The album Maynard James Keenan never got to tour: “The show that people talked about the most”

Tool are one of the biggest sounding bands on the planet, as they package and parcel their branch of prog in a way which continues to stand out amongst the crowd.

The huge sound of the band is evident the moment you catch them performing live. Sylvia Massy, one of the band’s early producers, knew that she had her work cut out for her when she began working on Tool’s debut album, Undertow. It was one thing to understand how big their sound was on stage, but another thing entirely trying to work out how to get that on the album. 

Eventually, she turned to experimental measures to try to get singer Maynard James Keenan’s voice as raspy as it is in a live setting. This meant sending the prog rock frontman outside and making him do laps until he was breathing heavily. 

“After several attempts at one of those ten-second screams without a good take, and with his voice obviously wearing thin, I finally asked him to go outside and run around the block five times,” said Massy, “This would make him furious, but after doing it, he nailed those screams. He was pissed, and you could hear it in his voice.”

While her methods might have been unconventional, they helped Tool create their first, which would prove to be many great records. The band have always tried to push themselves creatively, which means layering songs on top of one another, writing using strange time signatures, and allowing bizarre concepts to influence what a song, or even an entire album, centres around. 

Sometimes, that ambition led to them creating songs that simply couldn’t be toured, which was the case with their record Emotive, which was made up entirely of reimagined covers. The tool completely changed the music on these songs to the extent that they were barely recognisable as covers, as they decided to completely switch up the sound of the songs, but then leave the lyrics as they were.
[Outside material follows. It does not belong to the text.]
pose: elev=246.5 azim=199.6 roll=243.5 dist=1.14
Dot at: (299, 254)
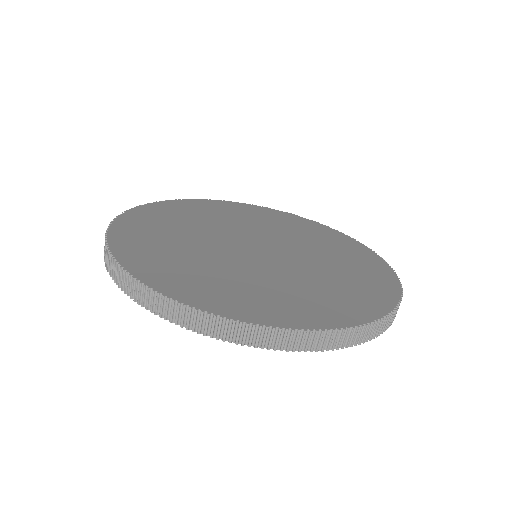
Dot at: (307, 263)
Keenan admitted that if he had just written new lyrics, they wouldn’t even be recognisable, but he and the band were adamant the album had to consist of what they considered modern renditions of classics. 

“If I’d have just put new lyrics on it, it would have been a new album because the music is completely different than the originals. They’re not the originals,” said Keenan, “But the point was to revoice stories that had been told before us and be a catalyst for issues that we’d faced in the past and just reiterate those. That was the whole thrust of the album.”

While Tool might have reinvented a great deal of these songs, the fact remains that they were still covers, and so the album couldn’t really be toured. Keenan and the rest of the band had to set the record aside and work on more music that could be sold as original. While he understood the decision, he was sad that the band never properly got to play these songs for fans, as he knew how strong they were. Tool eventually played a show dedicated to the album, which showed how great they were live, but it’s still an LP they never got to tour. 

“I had to go back to the day job so we didn’t get a chance to tour that record,” he said, “We did a bunch of shows last fall on the West Coast where we did one album each night, and of course, the album people were not super excited about was the covers album, Emotive. But that ended up being the show that people talked about the most once they saw it ‘cause we reinterpreted all those songs.”